Suddenly lost passion feels similar to losing one’s God. It is that grave. It is waking up one day and realizing that some constantly definitive aspect of yourself is absent and, no matter how hard you try, only a cold, unfeeling door presents itself to you – closed and inaccessible.
Finally, I decided that I’d give up on writing because it had given up on me. I could only stare at a closed door for so long until I started to feel like writing’s desperate, psycho ex-girlfriend. I let go.
The next day, I started thinking of supplements to a life without writing. So, I wasn’t going to be a world renowned author. Now what would I be?
Perhaps the best part of this experience was discovering other options. I could no longer define myself solely as a writer. Within a few weeks, I remembered that I was also an editor, a student, a volunteer, a planner. I could still be involved with the literary world, just not in the way I’d initially planned. It wasn’t necessarily a bad thing. Furthermore, by suddenly losing my main focus, I realized that within my month or so of stucco-staring, I’d lost sight of everything else I was and could still be.

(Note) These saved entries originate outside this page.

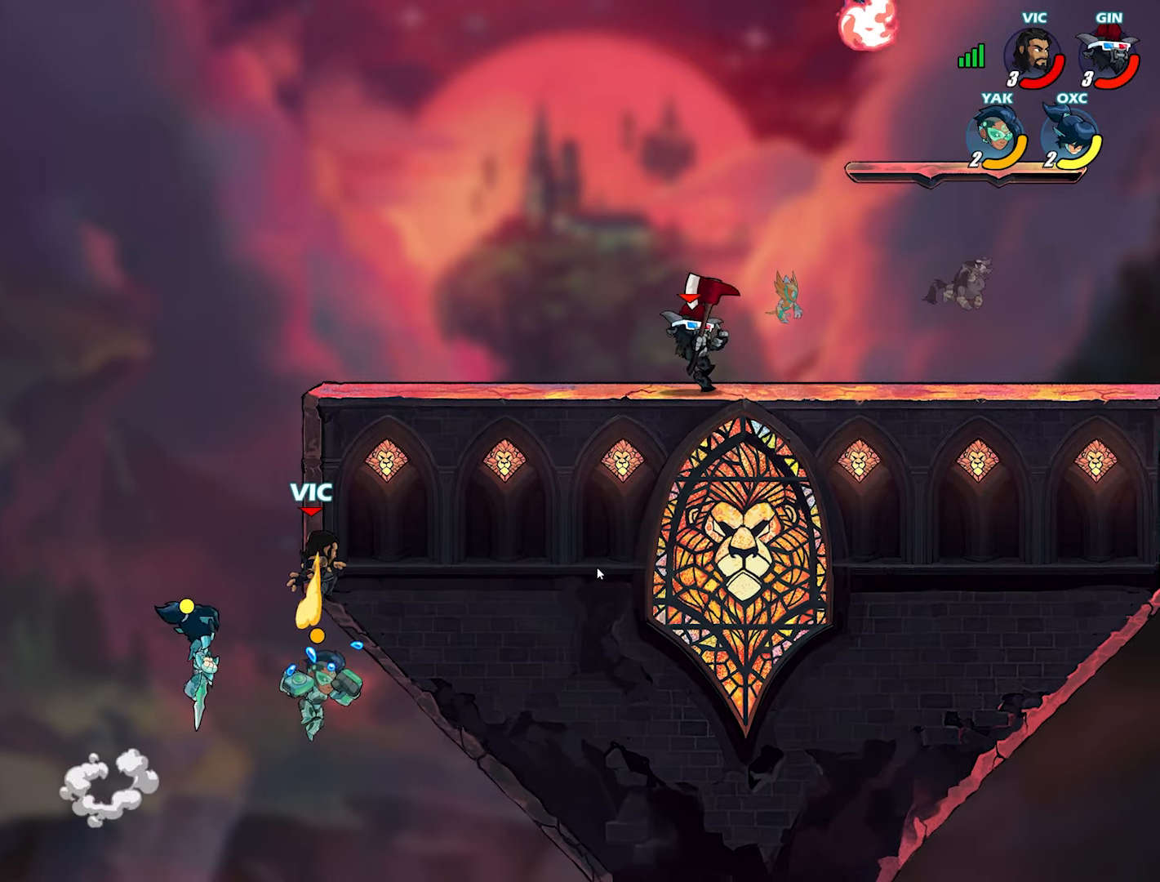
{"buttons": [], "left_stick": "center", "right_stick": "center", "events": [[117, "L3", "up"], [200, "left_stick", "left"], [450, "left_stick", "center"]]}
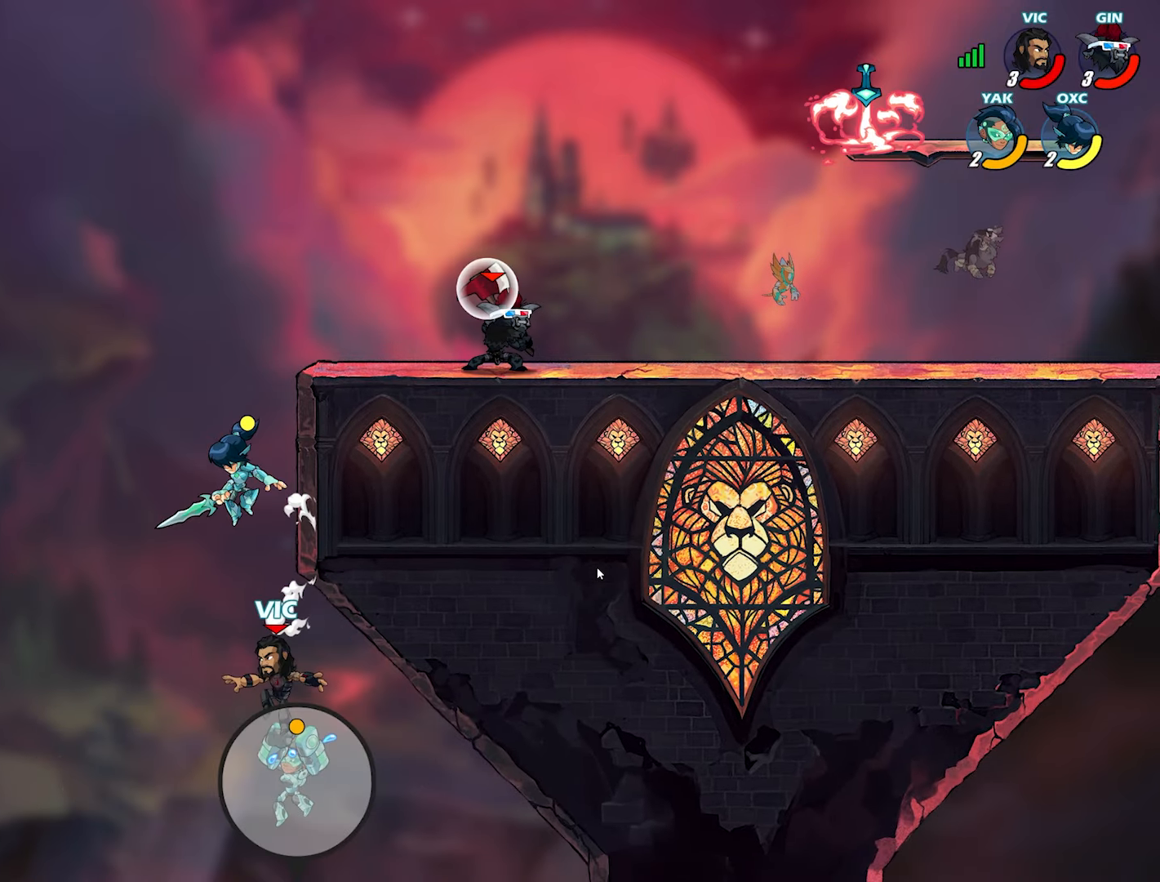
{"buttons": [], "left_stick": "down-left", "right_stick": "center", "events": [[17, "left_stick", "right"], [100, "CROSS", "down"], [233, "CROSS", "up"], [267, "left_stick", "center"], [433, "left_stick", "down-left"]]}
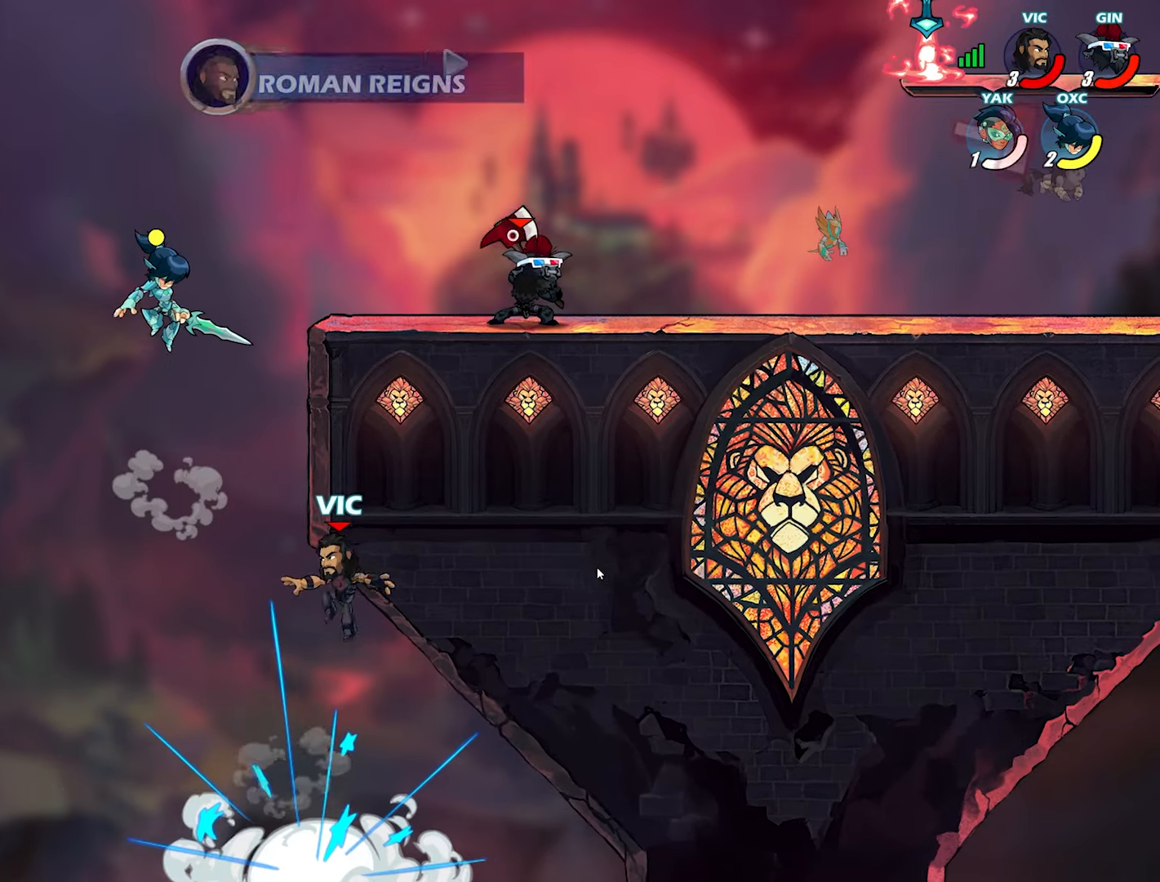
{"buttons": [], "left_stick": "up-right", "right_stick": "center", "events": [[250, "left_stick", "up-right"], [283, "CROSS", "down"], [417, "CROSS", "up"]]}
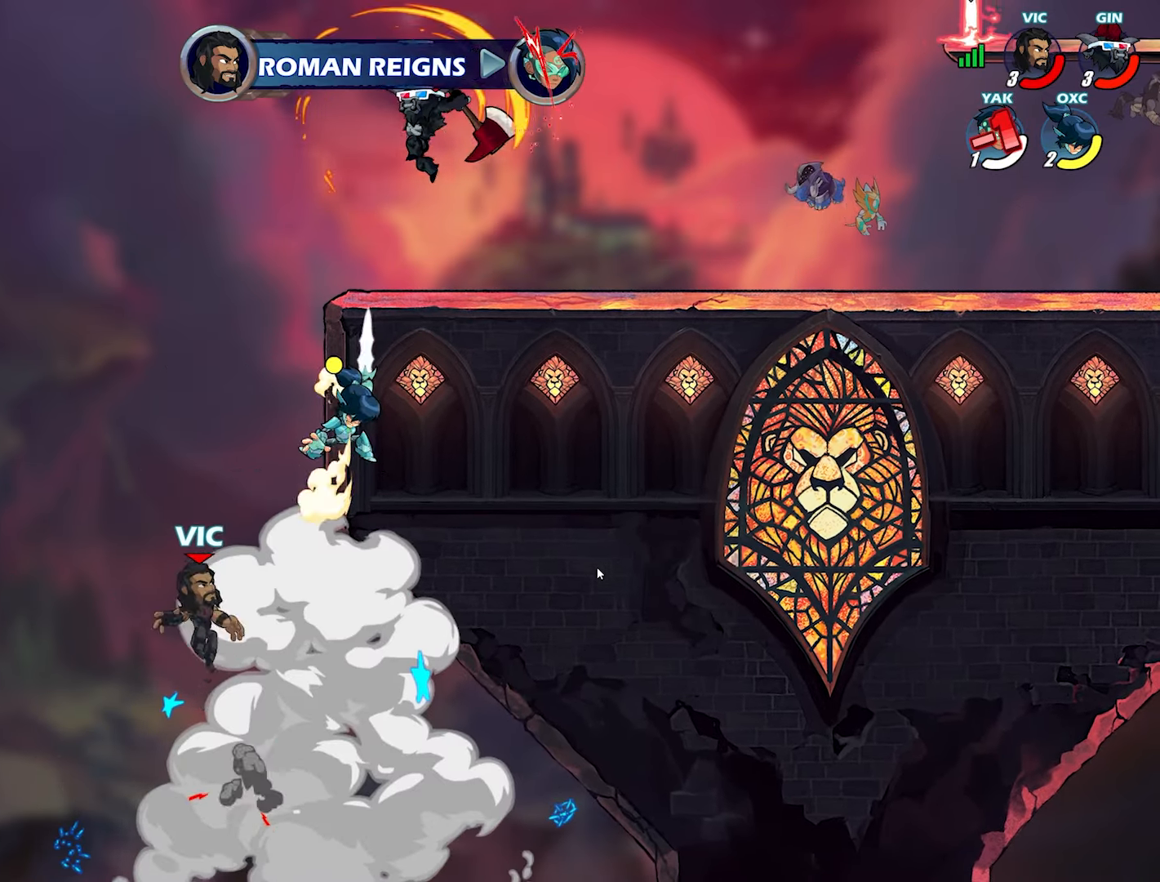
{"buttons": [], "left_stick": "left", "right_stick": "center", "events": [[467, "left_stick", "left"]]}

And you know what the funny thing is… weeks after I’d broken up with writing, I met with a friend for a writing session – one that had been organized well before the crisis occurred. I was reluctant to meet and eager to finish the session before it even began. While he was critiquing my work, I pitied his waste of breath, knowing I could never write the book we were discussing because I was no longer the writer I’d imagined myself to be.
Until he said, “I’m really curious to know more about this character”. And suddenly, for the first time in a long time, I was curious too.